:: INSTRUCTIONS TO FOLLOW ::
Examine each line of the listing below. Copy those in which the string "filterUnits" appears.
▼▼▼
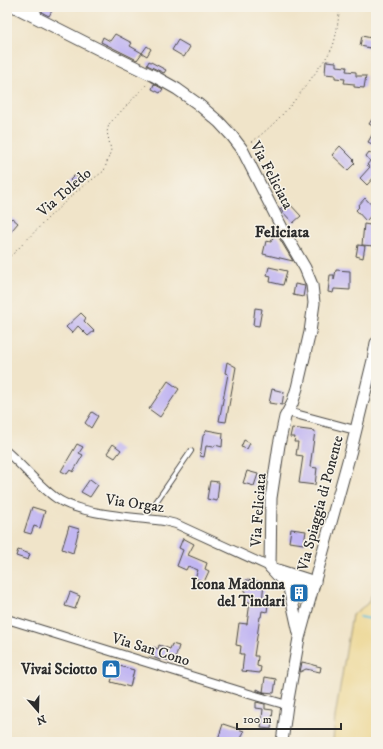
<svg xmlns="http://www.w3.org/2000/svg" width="383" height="749" font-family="'IM FELL DW Pica',serif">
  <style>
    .sand { fill: #eeda9e; stroke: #8c8264 }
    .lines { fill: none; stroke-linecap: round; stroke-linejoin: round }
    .stream { stroke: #5fc0dd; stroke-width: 2 }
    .building { fill: #c2b7f2 }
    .lane-casing { stroke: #494743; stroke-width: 6 }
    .street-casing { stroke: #494743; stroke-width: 10 }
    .secondary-casing { stroke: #494743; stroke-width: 13 }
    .path { stroke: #494743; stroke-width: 1; stroke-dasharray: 1 3; stroke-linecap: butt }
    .lane { stroke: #fff; stroke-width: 4 }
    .street { stroke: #fff; stroke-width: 8 }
    .secondary { stroke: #fff; stroke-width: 11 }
    .labels { text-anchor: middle; stroke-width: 3; stroke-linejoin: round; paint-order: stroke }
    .street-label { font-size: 15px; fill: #2b2b2b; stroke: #f7f3e8 }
    .poi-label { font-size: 15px; font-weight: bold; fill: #2b2b2b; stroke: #f7f3e8; text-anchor: end }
    .neighbourhood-label { font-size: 16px; font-weight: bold; fill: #2b2b2b; stroke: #f7f3e8 }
  </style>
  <rect width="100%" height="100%" fill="#f7f3e8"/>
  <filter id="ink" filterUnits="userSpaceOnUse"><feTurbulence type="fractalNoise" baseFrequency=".025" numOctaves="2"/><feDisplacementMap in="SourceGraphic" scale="8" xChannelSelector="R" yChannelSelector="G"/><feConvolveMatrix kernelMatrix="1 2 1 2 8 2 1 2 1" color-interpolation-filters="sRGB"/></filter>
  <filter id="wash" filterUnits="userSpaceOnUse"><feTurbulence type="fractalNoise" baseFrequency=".012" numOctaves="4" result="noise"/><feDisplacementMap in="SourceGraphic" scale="16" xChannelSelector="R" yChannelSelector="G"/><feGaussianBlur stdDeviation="0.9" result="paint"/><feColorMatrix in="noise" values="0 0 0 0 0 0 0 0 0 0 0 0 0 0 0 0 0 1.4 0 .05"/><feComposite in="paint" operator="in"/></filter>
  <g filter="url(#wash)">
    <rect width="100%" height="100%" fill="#f0e4c9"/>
    <!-- sand -->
    <polygon class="sand" points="376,587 376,742 333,742 335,717 352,615 367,604"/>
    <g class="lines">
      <!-- stream -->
      <polyline class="stream" points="360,617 376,620"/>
    </g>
    <g id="blocks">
      <!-- building -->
      <g class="building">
        <polygon points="40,7 54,7 49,16 43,13"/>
        <polygon points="115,34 132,43 130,46 142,53 137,60 101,42 103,37 110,41"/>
        <polygon points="362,36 376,39 376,49 360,46"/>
        <polygon points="178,40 190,47 184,57 172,50"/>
        <polygon points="147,46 151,49 147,56 142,53"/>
        <polygon points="149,61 166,70 164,73 147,65"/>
        <polygon points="326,61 336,62 336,66 347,67 346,71 356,72 356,76 366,76 364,88 354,87 354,84 344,83 345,79 335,78 335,75 325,74"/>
        <polygon points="154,84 163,89 160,93 152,89"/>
        <polygon points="376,113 376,146 368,142 376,128 369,124"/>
        <polygon points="340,146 354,160 353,161 355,163 348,170 332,155"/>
        <polygon points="369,152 374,156 376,153 376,175 367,185 360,178 370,167 367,165 370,161 366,156"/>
        <polygon points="75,175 80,180 75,185 70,180"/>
        <polygon points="365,198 376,210 366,221 356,210 359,207 358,206"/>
        <polygon points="288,202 301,216 293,223 280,209"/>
        <polygon points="12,218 18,223 7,236 7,223"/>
        <polygon points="364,224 376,226 374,246 362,245"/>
        <polygon points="278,235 278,236 293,261 263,254 266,241 271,242 273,237"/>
        <polygon points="358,245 365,246 363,258 356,256"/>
        <polygon points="269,267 287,271 283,285 270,282 271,276 267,275"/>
        <polygon points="336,270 350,271 350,290 334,289 333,293 328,292 330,275 334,275 334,280"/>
        <polygon points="295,284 305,286 303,297 293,295"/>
        <polygon points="255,308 262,309 259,326 253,325"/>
        <polygon points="81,313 86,318 84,321 94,331 88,336 78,326 72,333 66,327"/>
        <polygon points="227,362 236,367 226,422 219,421 228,374 225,373"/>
        <polygon points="168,381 179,389 160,417 149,409"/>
        <polygon points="272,389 284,392 282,405 269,403"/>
        <polygon points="92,412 98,416 91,428 85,423"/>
        <polygon points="292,428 315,431 310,467 317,468 315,485 299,483 303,456 296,455 298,442 294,442 295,437 290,437"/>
        <polygon points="207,430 223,433 222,447 215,445 214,447 206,446 204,457 200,456 203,436"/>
        <polygon points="244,440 250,443 247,449 241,447"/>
        <polygon points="77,444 83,447 79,453 83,455 73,472 70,470 67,474 61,471"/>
        <polygon points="113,444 121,450 115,458 107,453"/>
        <polygon points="247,471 258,474 254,486 243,483"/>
        <polygon points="90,479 98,485 90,497 81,492"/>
        <polygon points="210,481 219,482 217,501 207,499"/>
        <polygon points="32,507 45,511 40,528 34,526 31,534 24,532"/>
        <polygon points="69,526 79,529 73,553 62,549"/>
        <polygon points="291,529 306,531 304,544 289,542"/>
        <polygon points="183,538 194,544 188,555 207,563 205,569 209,571 204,582 195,578 198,570 188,566 186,570 177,566 183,550 179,548"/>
        <polygon points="18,550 30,554 28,560 16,556"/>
        <polygon points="246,580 264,582 262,603 268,604 267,612 262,611 261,617 260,617 254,656 258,656 257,666 261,667 260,673 242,671 244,654 240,654 241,646 236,645 239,623 247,624 250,602 244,601"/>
        <polygon points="70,592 80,596 75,609 65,606"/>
        <polygon points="172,644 179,646 174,662 161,658 160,660 150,656 153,647 158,649 159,645 170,649"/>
        <polygon points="302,662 311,664 313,665 321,667 320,672 306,669 300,672"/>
        <polygon points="116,665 134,670 130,687 111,682"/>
        <polygon points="265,677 276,679 274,693 263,692 266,693 257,691 257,689 263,692"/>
        <polygon points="256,702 265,704 265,709 273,710 271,729 261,728 263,709 256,708"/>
        <polygon points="223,724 244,731 240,742 217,742"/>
      </g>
    </g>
  </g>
  <g filter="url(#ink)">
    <use href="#blocks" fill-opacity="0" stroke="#494743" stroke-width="1"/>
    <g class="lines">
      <defs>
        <polyline id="lane" points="145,518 191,451"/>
        <g id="street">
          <polyline points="33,7 36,10 38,18"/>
          <polyline points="288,412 355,430"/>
          <path d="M7,452c16,14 32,34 49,46 24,17 78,19 108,23l12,3 94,43"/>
          <polyline points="7,619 249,694 287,705"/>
        </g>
        <g id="secondary">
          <polyline points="15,7 100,50 154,76 177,89 198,104 219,122 232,136 242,149 284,232 305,268 312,285 314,303 310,332 297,388 292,404 285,417 279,445 271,498 270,567"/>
          <polyline points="270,567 289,588 299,633"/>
          <polyline points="271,568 315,582"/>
          <polyline points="284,582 312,590"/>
          <polyline points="282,742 287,705 299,638 351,450 373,360 376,343"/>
        </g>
      </defs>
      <!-- lane casing -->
      <use href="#lane" class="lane-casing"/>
      <!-- street casing -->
      <use href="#street" class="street-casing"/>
      <!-- secondary casing -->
      <use href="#secondary" class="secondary-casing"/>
      <!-- path -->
      <g class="path">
        <path d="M249,144c29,-21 46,-43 67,-72 5,-8 13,-17 17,-26 4,-12 5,-26 7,-39"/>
        <polyline points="7,258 14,253 49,217 78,190 104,171 111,150 107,132 109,124 148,83"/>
      </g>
      <!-- lane -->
      <use href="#lane" class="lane"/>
      <!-- street -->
      <use href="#street" class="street"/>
      <!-- secondary -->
      <use href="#secondary" class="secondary"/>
    </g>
  </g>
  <!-- icons -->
  <defs>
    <symbol id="building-square" viewBox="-11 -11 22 22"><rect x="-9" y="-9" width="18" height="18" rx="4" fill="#1f6fb2" stroke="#f7f3e8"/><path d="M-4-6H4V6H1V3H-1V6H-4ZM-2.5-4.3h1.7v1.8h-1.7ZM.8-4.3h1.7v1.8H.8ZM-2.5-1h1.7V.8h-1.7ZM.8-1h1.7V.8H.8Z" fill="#fff"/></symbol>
    <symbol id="shop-square" viewBox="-11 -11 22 22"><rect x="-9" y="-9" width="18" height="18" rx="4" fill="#1f6fb2" stroke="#f7f3e8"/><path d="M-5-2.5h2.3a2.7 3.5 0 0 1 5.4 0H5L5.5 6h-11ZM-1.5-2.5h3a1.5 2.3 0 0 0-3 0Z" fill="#fff"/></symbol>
  </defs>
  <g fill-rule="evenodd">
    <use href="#building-square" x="288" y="582" width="22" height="22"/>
    <use href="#shop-square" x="100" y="658" width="22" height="22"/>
  </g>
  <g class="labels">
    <!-- street labels -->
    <g class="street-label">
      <text transform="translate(272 175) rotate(62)" y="5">Via Feliciata</text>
      <text transform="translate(64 192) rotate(-41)" y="5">Via Toledo</text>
      <text transform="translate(135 503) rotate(8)" y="5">Via Orgaz</text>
      <text transform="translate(320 503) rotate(-75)" y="5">Via Spiaggia di Ponente</text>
      <text transform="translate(258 510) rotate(-86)" y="5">Via Feliciata</text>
      <text transform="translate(151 649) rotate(17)" y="5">Via San Cono</text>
    </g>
    <!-- poi labels -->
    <g class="poi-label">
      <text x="285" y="589">Icona Madonna<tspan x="285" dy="17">del Tindari</tspan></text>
      <text x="97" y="674">Vivai Sciotto</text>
    </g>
    <!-- neighbourhood labels -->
    <g class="neighbourhood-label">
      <text x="282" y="237">Feliciata</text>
    </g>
  </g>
  <!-- margin -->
  <rect width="383" height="749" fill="none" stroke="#f7f3e8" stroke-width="24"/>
  <!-- north arrow -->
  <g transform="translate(38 711) rotate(160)" stroke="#f7f3e8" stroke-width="3" paint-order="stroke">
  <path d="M0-3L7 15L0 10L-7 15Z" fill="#2b2b2b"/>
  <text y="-6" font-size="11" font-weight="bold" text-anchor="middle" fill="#2b2b2b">N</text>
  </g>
  <!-- scale -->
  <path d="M237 723v6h104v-6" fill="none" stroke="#2b2b2b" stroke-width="2"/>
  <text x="243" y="723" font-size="12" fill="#2b2b2b" stroke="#f7f3e8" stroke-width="3" paint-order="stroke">100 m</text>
</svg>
▲▲▲
:: RESPONSE AREA ::
  <filter id="ink" filterUnits="userSpaceOnUse"><feTurbulence type="fractalNoise" baseFrequency=".025" numOctaves="2"/><feDisplacementMap in="SourceGraphic" scale="8" xChannelSelector="R" yChannelSelector="G"/><feConvolveMatrix kernelMatrix="1 2 1 2 8 2 1 2 1" color-interpolation-filters="sRGB"/></filter>
  <filter id="wash" filterUnits="userSpaceOnUse"><feTurbulence type="fractalNoise" baseFrequency=".012" numOctaves="4" result="noise"/><feDisplacementMap in="SourceGraphic" scale="16" xChannelSelector="R" yChannelSelector="G"/><feGaussianBlur stdDeviation="0.9" result="paint"/><feColorMatrix in="noise" values="0 0 0 0 0 0 0 0 0 0 0 0 0 0 0 0 0 1.4 0 .05"/><feComposite in="paint" operator="in"/></filter>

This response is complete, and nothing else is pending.